-- Start Document extract --
The first jineteros were those who changed Cuban for foreign money in the black market when possession of foreign exchange was not yet depenalized in Cuba (26) and then extended to typify various attitudes of a marginal and heterogeneous group that included girls and boys who set a price to their bodies.

This new word, that from the beginning was not taken as a stigma or as charged with a pejorative connotation by those labeled by it, has become a semantic compromise in some marginal or next to marginal groups with a specific culture intent in “solving problems” or “fighting for life” and, therefore, is accepted and even justified with a lenient or suspicious comprehension, specifically when contrasted with the term prostitution. “No way! Prostitutes were those in the old times. I am a jinetera, a fighter!” (27) was the common answer my interviewees gave.

Actually, what takes place is a camouflage game disguising word and fact at the same time. Apart from the strategy of concealing the name, male and female prostitutes make up life stories on the various “jobs” accompanying “jineterismo” in an attempt at endowing it with more dignity. This is not exceptional. It is a characteristic of traditional prostitution pointed out by several authors which it shares with Cuban prostitution. Stigma is evaded, hidden from others. “I always say I am a dancer” (M.P., from Holguin) or “I protect myself (…) I say I am a nurse” (Y.A., from Las Tunas).
-- End Document extract --
-- Start Raw records --
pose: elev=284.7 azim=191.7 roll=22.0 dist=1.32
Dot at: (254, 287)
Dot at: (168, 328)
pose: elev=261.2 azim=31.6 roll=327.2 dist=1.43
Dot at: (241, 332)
-- End Raw records --
• What to work on
Extend the passage on Cuban jineteros, picking up after its final sentence. These items were taken from a different source than the passage.

• Written reply
Erving Goffmann (28) affirms that when stigma is present, the world of the person is divided into its individual and its social identity. In traditional prostitution there is a context of relationships in which the prostitute shows him or herself just as he or she is; there is another in which he or she acts in agreement with his or her invented social status. Both “Is” must be differentiated to protect the personal “I” from the accusing finger of society. It is very embarrassing for a woman in sex trade when, in a space of prostitution, she runs into someone unacquainted with that side of her life. The same is true with Cuban prostitutes: “When I am jineteando, I am always afraid someone I know may come by.” (N., from Havana)

Although some have their parent’s complicity, the trend is that family, neighborhood and social relations are a world apart which is offered only part of the information on their life while other is omitted. The stigma, the stigmatized I, is hidden at all costs, not only because its discovery would harm their present situation – the customer finding out that she or he is just a prostitute like any other – but also because of relationships they may consider important and have to do with their affective world. It would harm not only their present, but also their future. The word “jinetera” helps to keep stigma at a distance; it draws a veil over the harsh face of prostitution.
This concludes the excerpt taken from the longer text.